18 Jungpiloten kämpfen um zehn Akademieplätze

In Melk findet das Shootout zur ersten FIA-Akademie statt. Piloten wie Philipp Eng oder Andreas Mikkelsen müssen Instruktor Alex Wurz und Co überzeugen…

Michael Noir Trawniczek
Fotos: FIA Academy, motorline.cc

Auf dem Flipchart Rap-Texte über Philipp Eng, auf dem Teppichboden Spielkarten und eine Rolle Klopapier – wo sind wir hier gelandet?

Keine Sorge, wir befinden uns in einem Hotel nahe dem Melker Wachauring - auf diesem findet das erste Shootout der neu gegründeten FIA-Akademie statt, an dem 18 Jungpiloten aus aller Welt um zehn Fixplätze für 2011 kämpfen.
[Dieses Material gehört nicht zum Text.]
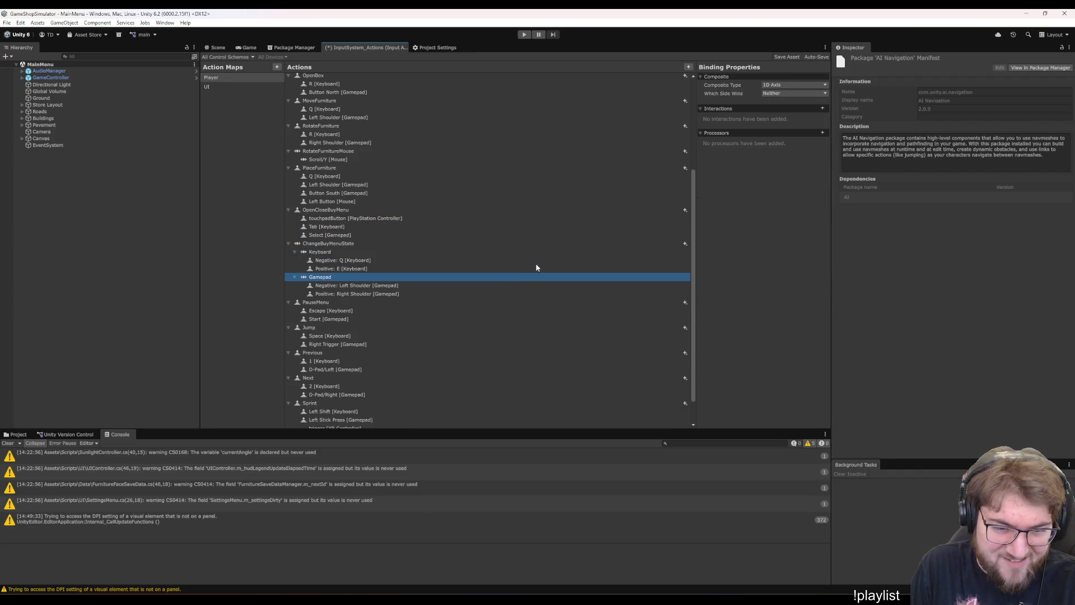
pyautogui.click(763, 263)
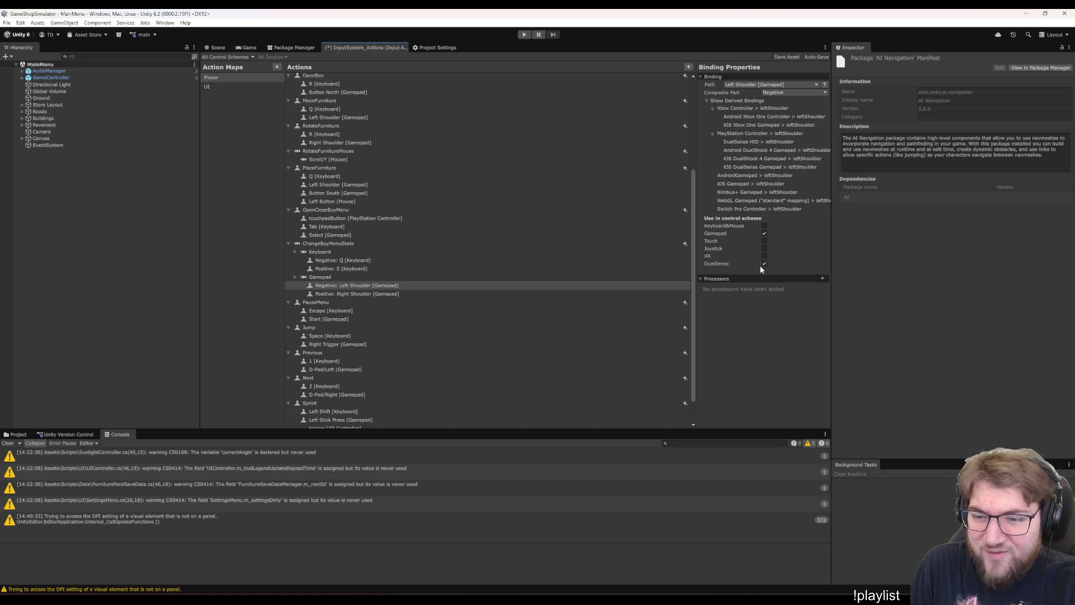
# - Enable DualSense on the PauseMenu Start [Gamepad] binding after checking Right Shoulder
pyautogui.click(361, 295)
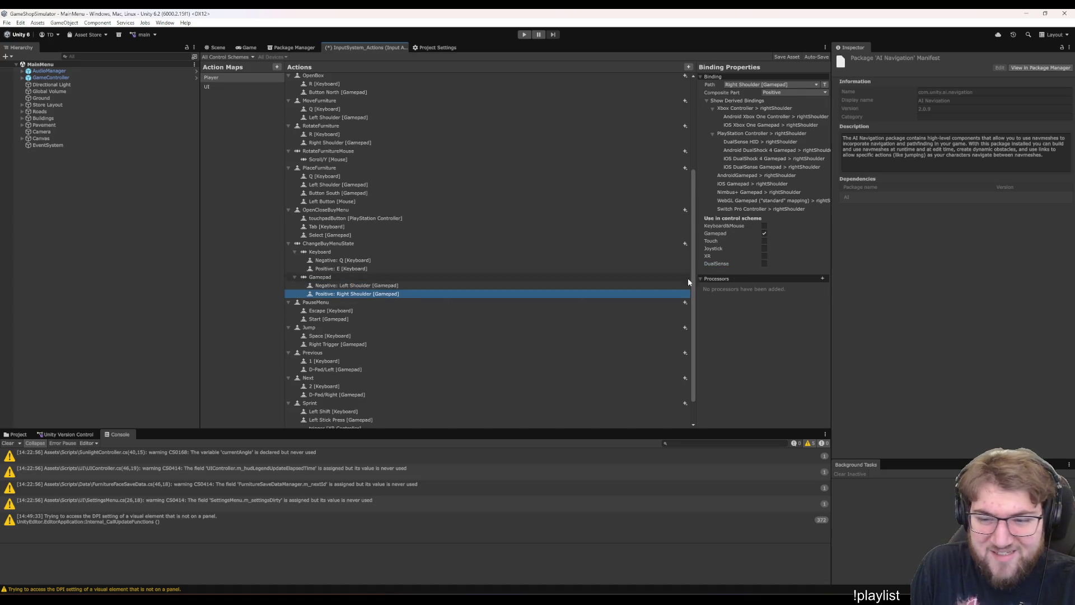
pyautogui.scroll(-1, 476, 281)
pyautogui.click(391, 288)
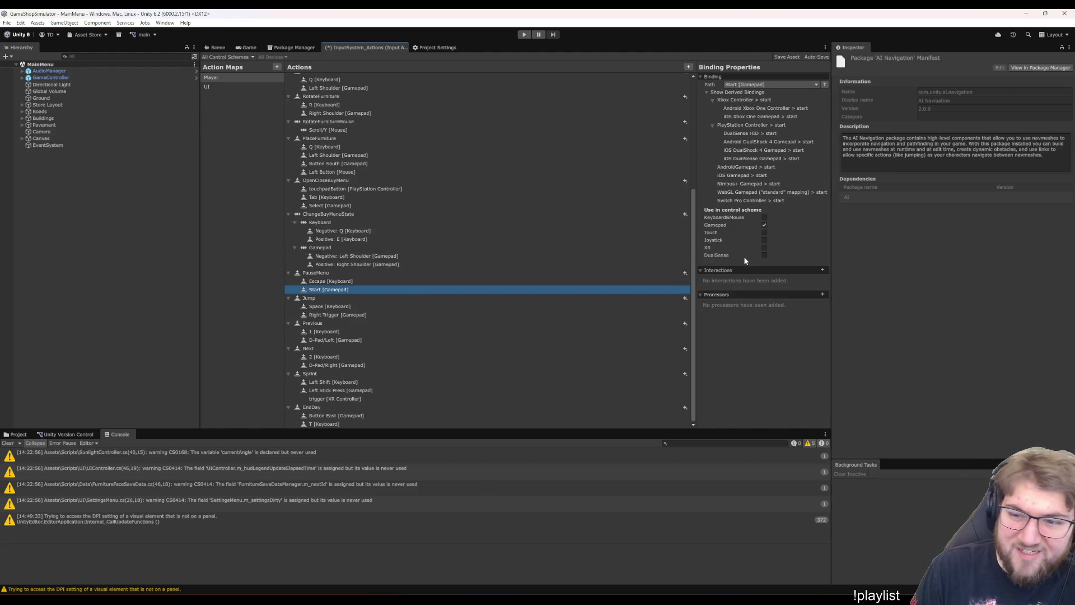
pyautogui.click(765, 255)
Und im besagten Hotel werden die Youngsters psychologisch in Bezug auf Teambuilding abgeklopft. Was es mit den Karten und dem Klopapier tatsächlich auf sich hatte, erzählt Philipp Eng, der österreichische Teilnehmer im motorline.cc-Interview, zu finden über die Navigation oben rechts..

Idee von Alex Wurz

Alex Wurz hat an diesen Tagen viel zu tun. Vor vier Jahren hatte der Niederösterreicher die Idee zu der neuen Akademie, deren Gallionsfigur er heute ist.

Seine Firma „Test and Training International“ absolviert die fahrtechnische Ausbildung der Jungpiloten. „Sie könnten, falls es nichts mit der Motorsportkarriere werden sollte, dann sogar als Fahrinstruktor arbeiten“, sagt Wurz.

Den Hang zum Unterrichten, zum Weitervermitteln von Fachwissen verspürte Wurz schon recht früh, wie er erzählt: „Ich bin quasi im Fahrtechnikzentrum aufgewachsen, hab mir mein Taschengeld beim Kursehelfen verdient. Und war dann auch immer beim theoretischen Teil dabei.“

„Und ich habe dann irgendwann verstanden: ‚Haltaus! Ich verstehe jetzt, wie der Reifen funktioniert. Und draußen fühle ich es. Dann kann ich es aber auch dem Kursteilnehmer vermitteln und kommunizieren. Das sind ein paar Elemente, die ich herausgefunden habe, die mir diese Karriere speziell als Test- und Ersatzfahrer ermöglicht haben, die ja eine sehr lange und gute Karriere war.“

Verkehrssicherheit soll profitieren

Mit seiner Firma hält Wurz gemeinsam mit seinem Vater Franz weltweit in eigenen Fahrtechnikzentren Sicherheitskurs für Berufs- und Alltagsfahrer ab, die Firma arbeitet auch eng mit der FIA zusammen. Wurz erzählt: „Meine Aufgabe ist es, die Verhaltensweise der Verkehrsteilnehmer zu verändern – indem man Best Practise Systeme über die Industrie anbietet. In Österreich gibt es die Mehrphasenausbildung. Und das bewirkt, dass die Jugendlichen ihr Verhalten verändern.“

Das war nicht immer so: „Lange Zeit hat es geheißen: ’Das kann man nicht verändern!’ Aber mit einer Reduktion der tödlichen Unfälle von den ersten 34 Prozent und 32 bzw. 33 Prozent in den Folgejahren, in der Risikogruppe, hat man gemerkt, dass es doch funktioniert. Da ist Österreich ein gutes Beispiel und viele Länder folgen.“

“Es scheitert selten am Talent“

In der FIA-Akademie sind die Teilnehmer allesamt zwischen 17 und 23 Jahren alt. Auch bereits bekannte Piloten wie Andreas Mikkelsen oder eben Philipp Eng sind mit dabei. Mikkelsen bestreitet heuer in einem von Skoda England eingesetzten Fabia S2000 die Intercontinental Rally Challenge und ist auf den Titel angesetzt. Eng möchte es in die Formel 1 schaffen und möchte 2011 in der World Series by Renault unterkommen.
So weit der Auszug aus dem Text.